◆ WHAT TO PRODUCE ◆
Write out, word for word, every line from the one where "ring tip: (118, 65)" occurs to the final line of the entries, and nothing beyond them.

[EXCERPTED RECORDS]

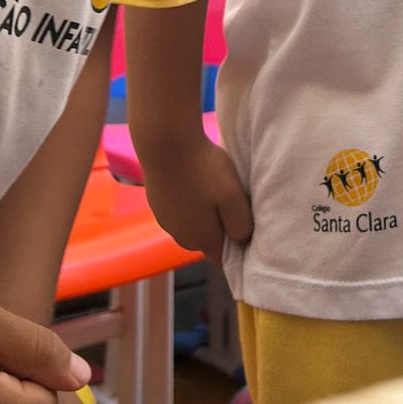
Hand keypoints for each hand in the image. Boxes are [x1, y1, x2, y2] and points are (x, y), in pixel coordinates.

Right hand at [142, 136, 252, 262]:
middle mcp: (180, 236)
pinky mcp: (156, 205)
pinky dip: (188, 205)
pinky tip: (194, 184)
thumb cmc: (204, 169)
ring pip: (191, 228)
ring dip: (202, 217)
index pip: (222, 259)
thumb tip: (243, 241)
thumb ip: (241, 224)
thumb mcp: (233, 196)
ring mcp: (165, 221)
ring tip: (212, 191)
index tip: (246, 230)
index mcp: (201, 239)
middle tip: (232, 205)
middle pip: (206, 244)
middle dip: (220, 232)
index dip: (236, 251)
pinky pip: (178, 213)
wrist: (164, 143)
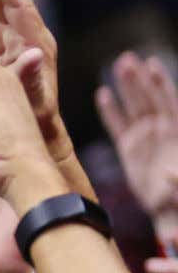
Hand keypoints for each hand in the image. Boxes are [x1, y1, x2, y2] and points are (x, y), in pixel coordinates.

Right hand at [97, 51, 177, 234]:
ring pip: (134, 107)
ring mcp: (145, 138)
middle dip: (139, 79)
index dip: (162, 83)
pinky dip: (110, 111)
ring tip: (118, 65)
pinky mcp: (129, 149)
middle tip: (127, 59)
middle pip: (149, 99)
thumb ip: (177, 183)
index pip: (170, 102)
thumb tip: (170, 175)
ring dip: (126, 86)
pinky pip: (118, 126)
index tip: (152, 64)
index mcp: (177, 134)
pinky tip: (103, 95)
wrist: (172, 213)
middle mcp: (162, 131)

[/EXCERPTED RECORDS]

◆ SOLUTION TO THE PROBLEM ◆
ring tip: (118, 65)
pinky mcp: (129, 149)
middle tip: (127, 59)
middle pip: (149, 99)
thumb ip: (177, 183)
index pip: (170, 102)
thumb tip: (170, 175)
ring dip: (126, 86)
pinky pip: (118, 126)
index tip: (152, 64)
index mcp: (177, 134)
pinky tip: (103, 95)
wrist: (172, 213)
middle mcp: (162, 131)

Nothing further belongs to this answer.